━━ Supplied data
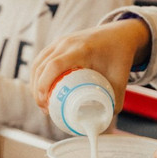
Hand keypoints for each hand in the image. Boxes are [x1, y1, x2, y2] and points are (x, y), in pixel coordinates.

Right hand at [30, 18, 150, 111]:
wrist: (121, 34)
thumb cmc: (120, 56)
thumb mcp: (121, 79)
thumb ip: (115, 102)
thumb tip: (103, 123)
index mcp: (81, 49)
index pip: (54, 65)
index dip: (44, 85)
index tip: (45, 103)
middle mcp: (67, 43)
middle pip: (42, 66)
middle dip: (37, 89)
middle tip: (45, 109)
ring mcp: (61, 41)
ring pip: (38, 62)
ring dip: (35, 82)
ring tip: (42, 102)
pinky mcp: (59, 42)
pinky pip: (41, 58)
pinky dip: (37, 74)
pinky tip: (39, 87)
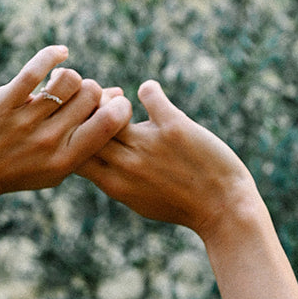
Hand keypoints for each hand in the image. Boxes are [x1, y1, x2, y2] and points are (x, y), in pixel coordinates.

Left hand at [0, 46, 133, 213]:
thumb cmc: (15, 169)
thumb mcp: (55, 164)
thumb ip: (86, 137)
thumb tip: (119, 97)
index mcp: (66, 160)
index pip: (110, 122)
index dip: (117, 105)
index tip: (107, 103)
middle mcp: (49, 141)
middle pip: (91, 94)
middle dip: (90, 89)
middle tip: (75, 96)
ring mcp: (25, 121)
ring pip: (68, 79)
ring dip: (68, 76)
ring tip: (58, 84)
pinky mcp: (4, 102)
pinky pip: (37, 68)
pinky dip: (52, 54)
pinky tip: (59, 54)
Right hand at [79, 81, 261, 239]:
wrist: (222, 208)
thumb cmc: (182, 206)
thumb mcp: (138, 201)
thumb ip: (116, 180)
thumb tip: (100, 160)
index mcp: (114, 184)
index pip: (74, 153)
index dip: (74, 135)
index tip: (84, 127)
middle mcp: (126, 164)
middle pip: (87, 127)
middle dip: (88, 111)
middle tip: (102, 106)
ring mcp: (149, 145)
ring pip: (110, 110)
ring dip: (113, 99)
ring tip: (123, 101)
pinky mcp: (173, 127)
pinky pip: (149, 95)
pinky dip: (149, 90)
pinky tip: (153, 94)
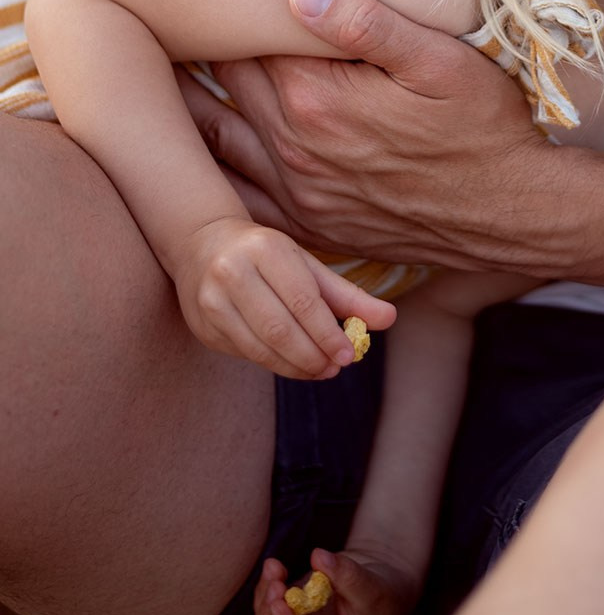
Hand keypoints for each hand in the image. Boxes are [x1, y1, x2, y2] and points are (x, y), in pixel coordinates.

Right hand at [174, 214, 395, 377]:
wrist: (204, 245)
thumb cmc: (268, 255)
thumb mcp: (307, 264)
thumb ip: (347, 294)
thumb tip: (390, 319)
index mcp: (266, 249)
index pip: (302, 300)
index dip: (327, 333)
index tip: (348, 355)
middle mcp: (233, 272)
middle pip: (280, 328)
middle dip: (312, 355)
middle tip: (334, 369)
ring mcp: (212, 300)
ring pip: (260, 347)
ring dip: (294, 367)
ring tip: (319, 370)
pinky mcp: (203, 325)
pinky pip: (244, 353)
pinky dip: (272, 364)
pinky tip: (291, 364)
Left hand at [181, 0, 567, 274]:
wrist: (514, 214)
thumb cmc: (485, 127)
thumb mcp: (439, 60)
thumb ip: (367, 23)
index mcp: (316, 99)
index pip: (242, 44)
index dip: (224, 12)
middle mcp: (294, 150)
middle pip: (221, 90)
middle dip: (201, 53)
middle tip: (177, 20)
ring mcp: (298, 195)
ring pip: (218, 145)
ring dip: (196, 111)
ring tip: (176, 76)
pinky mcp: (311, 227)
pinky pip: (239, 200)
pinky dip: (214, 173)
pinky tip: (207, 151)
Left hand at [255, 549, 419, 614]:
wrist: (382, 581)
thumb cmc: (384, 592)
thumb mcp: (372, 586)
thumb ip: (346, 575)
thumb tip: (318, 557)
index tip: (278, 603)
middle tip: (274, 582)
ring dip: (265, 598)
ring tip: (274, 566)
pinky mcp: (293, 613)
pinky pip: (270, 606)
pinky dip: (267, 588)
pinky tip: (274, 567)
━━━━
━━ Supplied data
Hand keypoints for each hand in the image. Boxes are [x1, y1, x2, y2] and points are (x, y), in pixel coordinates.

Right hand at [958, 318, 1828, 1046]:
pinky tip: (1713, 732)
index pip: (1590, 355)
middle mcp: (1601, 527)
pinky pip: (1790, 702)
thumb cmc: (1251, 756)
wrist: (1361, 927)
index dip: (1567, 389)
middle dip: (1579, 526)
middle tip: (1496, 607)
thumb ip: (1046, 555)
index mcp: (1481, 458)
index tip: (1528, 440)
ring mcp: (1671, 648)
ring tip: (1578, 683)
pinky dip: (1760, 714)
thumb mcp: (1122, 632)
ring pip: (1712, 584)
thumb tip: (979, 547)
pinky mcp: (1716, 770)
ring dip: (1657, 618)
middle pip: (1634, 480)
━━━━
**Assignment:** Copy, exactly and only, the lines above that begin with the one containing "middle tip: (75, 96)" and finish with the one containing "middle tip: (102, 106)".

**Solution to the problem:**
middle tip: (75, 96)
ring mcp: (25, 121)
ring pip: (68, 79)
ring dip: (68, 76)
ring tip: (58, 84)
pinky mcp: (4, 102)
pinky pip: (37, 68)
pinky dip: (52, 54)
pinky tip: (59, 54)
Right hand at [79, 81, 261, 239]:
wrist: (222, 208)
thumb cmc: (182, 206)
thumb mcp: (138, 201)
thumb ip: (116, 180)
thumb tip: (100, 160)
index mcp: (114, 184)
index pip: (74, 153)
index dip: (74, 135)
index tip: (84, 127)
middle mcp: (126, 164)
middle pip: (87, 127)
middle dip: (88, 111)
middle tip: (102, 106)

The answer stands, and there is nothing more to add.